Business

Inge Lamprecht
3 minute read
15 Jun 2018
8:47 am

Eskom wage bill growth unsustainable – Mike Brown

Inge Lamprecht

Nedbank Group CEO warns of challenges ahead.

Nedbank CEO Mike Brown | Image: Supplied

The real rise in wages at Eskom over the past decade is unsustainable and has only been possible because of government guarantees, a leading banking executive has warned.

Addressing delegates at the Nedgroup Investments Treasurers’ Conference on the progress South Africa has made to turn the economy around and promote inclusive growth, Mike Brown, CEO of the Nedbank Group and member of the CEO Initiative, said that while the country is moving in the right direction, challenges remain.

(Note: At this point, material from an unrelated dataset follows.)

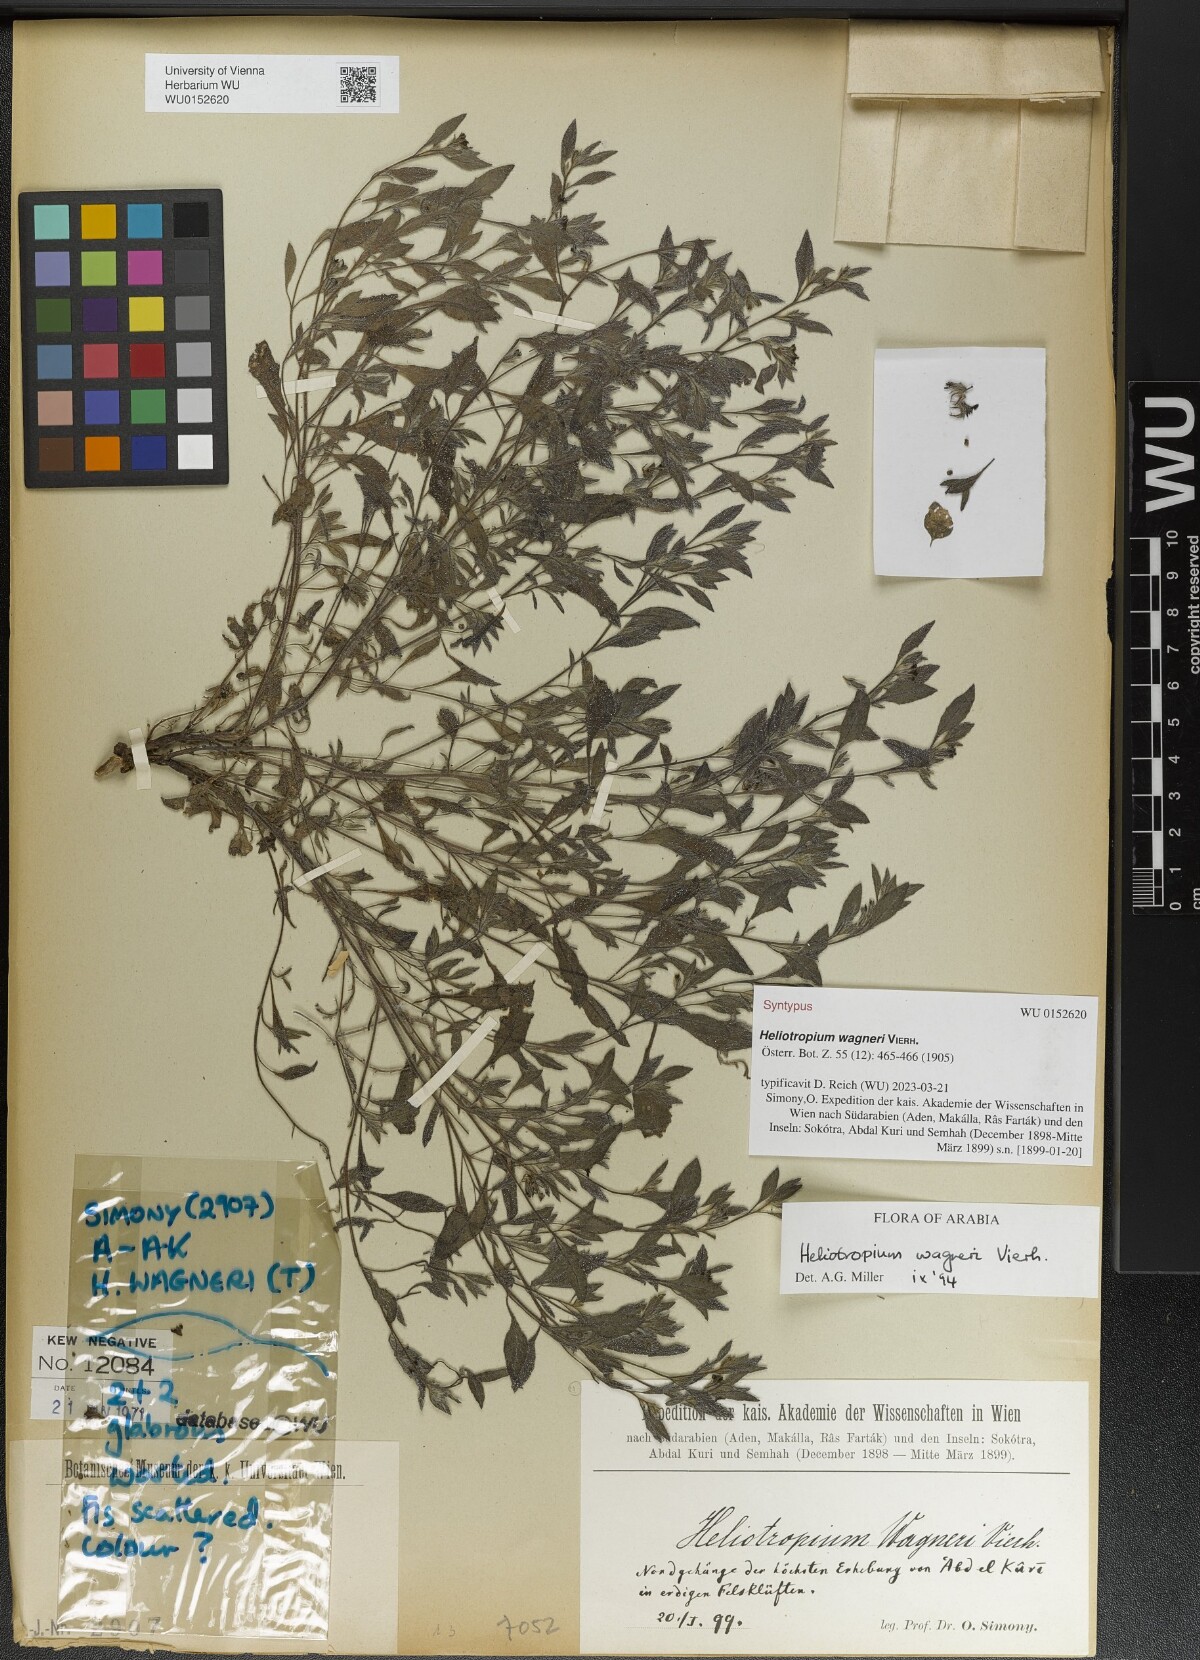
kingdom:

One of these is the wage bill at Eskom.

Between 2007 and 2017, the power utility’s head count grew from roughly 33 000 to 48 000, in part due to the construction of new power plants. Over the same period, the average remuneration grew from about R300 000 to R770 000 per person per year.

Brown acknowledged that the calculations were complicated and that there was some margin for error as a portion of salary costs could be capitalised. It was also not quite clear to what extent consulting fees were reported as salaries and wages.

“It’s probably not 100% correct, but it is definitely directionally correct,” he said, referring to a slide that depicted the growth trend over the period.

“That gives you a 13% real rise in wages over that period.”

The equivalent average remuneration per headcount at Nedbank, which includes bonuses and long-term incentives, is about R530 000.

“You’ve got something that’s clearly unsustainable and actually the only reason that something like this can be sustained is government guarantees, which effectively provide a bit of a free ride for an enterprise not to have to behave like those of us who have to abide by the rules of capital markets,” Brown said.

Due to its precarious financial position, Eskom’s board is under pressure to address the wage issue and has offered no salary increases to workers this year. The move has angered unions and according to reports its CEO Phakamani Hadebe had to be protected from angry workers when he received a memorandum of demands at Megawatt Park on Thursday.

During a meeting between public enterprises minister Pravin Gordhan, other stakeholders and Cosatu, Gordhan explained that Eskom’s financial situation was precarious, that economic growth continued to disappoint, and that government did not have the money to continue to bail out state-owned enterprises.

Eskom, as part of its strategic initiatives, has previously committed to further reducing its headcount and employee benefit costs, supported by a comprehensive independent review of its operating model.

Gordhan agreed that the issue of downsizing at the utility should not be raised at the same time as the wage negotiations.

The National Union of Mineworkers (NUM) on Thursday said that it is “deeply angered and concerned” by claims that the average employee at Eskom earns R789 000 per year.

“Our members do not earn that kind of money,” it said in a statement.

This followed after a tweet from chief economist at Economists.co.za, Mike Schüssler, about the matter:

The NUM said this was a serious insult to its members who were being offered a 0% wage increase by Eskom. “[The] apartheid wage gap still exists at Eskom and black women are some of the lowest paid at Eskom.”

The average salary at Eskom is a thorny issue since it is skewed by the remuneration of executives and senior managers, something Schüssler took flak for on Twitter after his tweet.

He acknowledged that a lot of Eskom employees were blue collar workers who earned well below the company average, but said Eskom remained one of the best paying companies in South Africa.